Third, although it has been said that the clean hands doctrine applies in courts of law as well as in courts of equity, Olmstead v. United States, 277 U.S. 438, 484, 48 S.Ct. 564, 574, 72 L.Ed. 944 (dissenting opinion) (Brandeis, J.) and Z. Chaffee, Some Problems of Equity (1950), it generally has been held that the doctrine operates only to deny equitable, and not legal, remedies. Merchants Indemnity Corp. v. Eggleston, 37 N.J. 114, 179 A.2d 505 (1962); Manufacturers' Finance Co. v. McKey, 294 U.S. 442, 55 S.Ct. 444, 79 L.Ed. 982 (1935); 30 C.J.S. Equity § 98 at pp. 1037--1038 (1965). The plaintiff in this case was granted, not a special equitable remedy, but only a money decree. In effect, Universal received what it would have if the action had been at law in assumpsit. * We are not persuaded that the clean hands doctrine should be applied to deny plaintiff this legal right.

Next Moon contends that Pizzuti's conduct in manufacturing evidence should disqualify him as a witness, just as if he had been convicted of perjury. If Pizzuti's testimony is completely disregarded, Universal's case against Moon collapses. Moon's argument that Pizzuti should be disqualified as a witness completely ignores the Act of May 23, 1887, P.L. 158 § 4, 28 P.S. § 314 which provides:

'In any civil proceeding before any tribunal of this commonwealth, oir conducted by virtue of its order or direction, no liability merely for costs nor the right to compensation possessed by an executor, administrator or other trustee, Nor any interest merely in the question on trial, nor any other interest, or policy of law, except as is provided in section five of this act, shall make any person incompetent as a witness.' (Emphasis added.)

None of the exceptions apply. See Act of May 23, 1887, P.L. 158, § 5, 28 P.S. §§ 315, 317, 321, 322, 323.

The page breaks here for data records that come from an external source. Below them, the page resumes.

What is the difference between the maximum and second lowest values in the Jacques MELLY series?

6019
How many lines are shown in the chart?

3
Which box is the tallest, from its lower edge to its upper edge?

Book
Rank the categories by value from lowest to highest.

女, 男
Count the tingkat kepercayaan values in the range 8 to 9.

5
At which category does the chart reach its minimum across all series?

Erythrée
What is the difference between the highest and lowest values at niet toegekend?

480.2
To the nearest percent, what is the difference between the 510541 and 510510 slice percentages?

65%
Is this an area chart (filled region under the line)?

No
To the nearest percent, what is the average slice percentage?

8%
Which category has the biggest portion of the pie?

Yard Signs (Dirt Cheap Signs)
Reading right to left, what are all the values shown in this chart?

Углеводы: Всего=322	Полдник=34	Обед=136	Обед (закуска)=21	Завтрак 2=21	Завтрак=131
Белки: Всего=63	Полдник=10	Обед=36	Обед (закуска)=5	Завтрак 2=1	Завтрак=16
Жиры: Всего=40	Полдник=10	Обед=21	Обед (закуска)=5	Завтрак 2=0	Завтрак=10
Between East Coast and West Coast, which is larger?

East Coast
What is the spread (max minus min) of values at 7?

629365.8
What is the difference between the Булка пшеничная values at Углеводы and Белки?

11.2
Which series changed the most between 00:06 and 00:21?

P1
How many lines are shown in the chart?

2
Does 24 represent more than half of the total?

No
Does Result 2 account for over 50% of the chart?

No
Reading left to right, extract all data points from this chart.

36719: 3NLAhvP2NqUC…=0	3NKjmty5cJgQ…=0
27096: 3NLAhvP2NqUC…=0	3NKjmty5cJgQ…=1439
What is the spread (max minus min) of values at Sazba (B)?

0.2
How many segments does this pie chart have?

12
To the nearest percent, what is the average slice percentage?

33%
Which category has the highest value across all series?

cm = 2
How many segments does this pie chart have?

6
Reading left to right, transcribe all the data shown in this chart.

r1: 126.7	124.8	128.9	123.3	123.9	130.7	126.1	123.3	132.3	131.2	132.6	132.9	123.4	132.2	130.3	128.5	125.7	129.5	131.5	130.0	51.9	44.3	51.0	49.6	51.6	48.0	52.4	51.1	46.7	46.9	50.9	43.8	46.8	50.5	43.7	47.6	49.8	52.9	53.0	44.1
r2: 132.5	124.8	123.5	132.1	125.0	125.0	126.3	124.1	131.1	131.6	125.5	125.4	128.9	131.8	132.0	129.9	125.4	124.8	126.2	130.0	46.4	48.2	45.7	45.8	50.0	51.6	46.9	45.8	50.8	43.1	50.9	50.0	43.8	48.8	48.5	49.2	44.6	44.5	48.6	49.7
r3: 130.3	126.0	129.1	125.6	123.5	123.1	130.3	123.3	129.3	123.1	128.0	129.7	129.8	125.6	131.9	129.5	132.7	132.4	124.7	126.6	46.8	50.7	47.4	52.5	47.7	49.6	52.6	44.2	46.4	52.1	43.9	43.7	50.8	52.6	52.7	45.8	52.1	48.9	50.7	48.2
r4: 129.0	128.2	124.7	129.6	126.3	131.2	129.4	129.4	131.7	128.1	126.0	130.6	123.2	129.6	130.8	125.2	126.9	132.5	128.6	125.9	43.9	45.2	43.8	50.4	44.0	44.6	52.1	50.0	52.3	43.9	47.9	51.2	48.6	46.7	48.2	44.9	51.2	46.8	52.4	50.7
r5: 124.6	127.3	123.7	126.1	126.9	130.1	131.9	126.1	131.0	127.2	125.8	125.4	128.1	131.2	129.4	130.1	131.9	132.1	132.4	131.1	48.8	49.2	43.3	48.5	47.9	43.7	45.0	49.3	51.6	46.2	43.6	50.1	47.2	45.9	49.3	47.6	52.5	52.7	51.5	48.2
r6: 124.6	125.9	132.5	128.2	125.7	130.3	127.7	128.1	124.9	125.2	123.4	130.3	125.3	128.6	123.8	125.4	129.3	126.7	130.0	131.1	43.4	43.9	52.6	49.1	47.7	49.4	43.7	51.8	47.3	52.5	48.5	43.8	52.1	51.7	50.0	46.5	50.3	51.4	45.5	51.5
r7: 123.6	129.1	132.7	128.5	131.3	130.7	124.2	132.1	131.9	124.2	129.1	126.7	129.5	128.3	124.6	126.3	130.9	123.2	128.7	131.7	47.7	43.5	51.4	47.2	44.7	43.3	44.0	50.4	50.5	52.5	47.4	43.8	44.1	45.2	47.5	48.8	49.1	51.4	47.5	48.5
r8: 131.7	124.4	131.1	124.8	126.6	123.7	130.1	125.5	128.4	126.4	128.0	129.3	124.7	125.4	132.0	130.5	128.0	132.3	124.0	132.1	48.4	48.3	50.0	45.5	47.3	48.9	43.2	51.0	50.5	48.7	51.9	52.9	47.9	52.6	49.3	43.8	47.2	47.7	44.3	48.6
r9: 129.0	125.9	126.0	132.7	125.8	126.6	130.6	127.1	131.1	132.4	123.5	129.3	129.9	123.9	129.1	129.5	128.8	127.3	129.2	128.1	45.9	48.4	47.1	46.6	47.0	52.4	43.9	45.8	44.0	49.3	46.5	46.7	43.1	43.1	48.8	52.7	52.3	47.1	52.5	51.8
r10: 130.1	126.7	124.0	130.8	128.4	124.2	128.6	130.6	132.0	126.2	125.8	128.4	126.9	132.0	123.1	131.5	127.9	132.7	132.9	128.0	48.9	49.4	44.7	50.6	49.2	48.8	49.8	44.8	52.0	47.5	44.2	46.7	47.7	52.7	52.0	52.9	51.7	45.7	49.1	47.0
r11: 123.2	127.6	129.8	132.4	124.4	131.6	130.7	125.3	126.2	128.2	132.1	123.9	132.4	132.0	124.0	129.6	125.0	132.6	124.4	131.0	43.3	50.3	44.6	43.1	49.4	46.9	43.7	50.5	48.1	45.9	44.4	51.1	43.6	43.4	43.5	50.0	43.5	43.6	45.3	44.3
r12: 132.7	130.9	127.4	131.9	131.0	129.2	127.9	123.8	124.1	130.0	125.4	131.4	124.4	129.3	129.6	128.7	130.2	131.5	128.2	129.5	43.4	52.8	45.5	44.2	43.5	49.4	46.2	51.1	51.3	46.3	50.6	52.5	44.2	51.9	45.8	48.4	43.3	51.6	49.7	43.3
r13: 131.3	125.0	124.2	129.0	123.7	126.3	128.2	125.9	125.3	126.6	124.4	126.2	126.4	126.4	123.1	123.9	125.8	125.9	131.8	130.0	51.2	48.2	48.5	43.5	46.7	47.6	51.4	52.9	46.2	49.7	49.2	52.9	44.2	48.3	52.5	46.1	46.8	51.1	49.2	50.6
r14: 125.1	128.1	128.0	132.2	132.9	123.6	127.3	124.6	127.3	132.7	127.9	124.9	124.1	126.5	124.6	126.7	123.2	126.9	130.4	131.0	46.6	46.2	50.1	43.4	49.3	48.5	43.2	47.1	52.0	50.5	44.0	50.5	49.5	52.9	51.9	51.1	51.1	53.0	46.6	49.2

Finally, recognizing that it is discretionary with a court to accept or reject the testimony of a witness who is found to be lying in part, e.g., Luckenbach v. Egan, 418 Pa. 221, 224, 210 A.2d 264, 265--266 (1965) and Commonwealth v. Ieradi, 216 Pa. 87, 64 A. 889 (1906), Moon contends that the lower court abused its discretion in not rejecting all of Pizzuti's testimony. There is no merit in this argument. The lower court certainly had sufficient grounds to exercise its discretion. It noted that Pizzuti's financial interest in the outcome of the litigation is remote. The lower court also had the opportunity to observe the witness and to compare his testimony with other evidence for purposes of corroboration. We find no abuse of discretion in the lower court's consideration of Pizzuti's testimony.

With reference to the merits, Moon urges that the lower court erred in several respects.

First Moon submits that the chancellor erred in not enforcing the contract provision that extras would not be paid for unless done pursuant to a written, signed change order.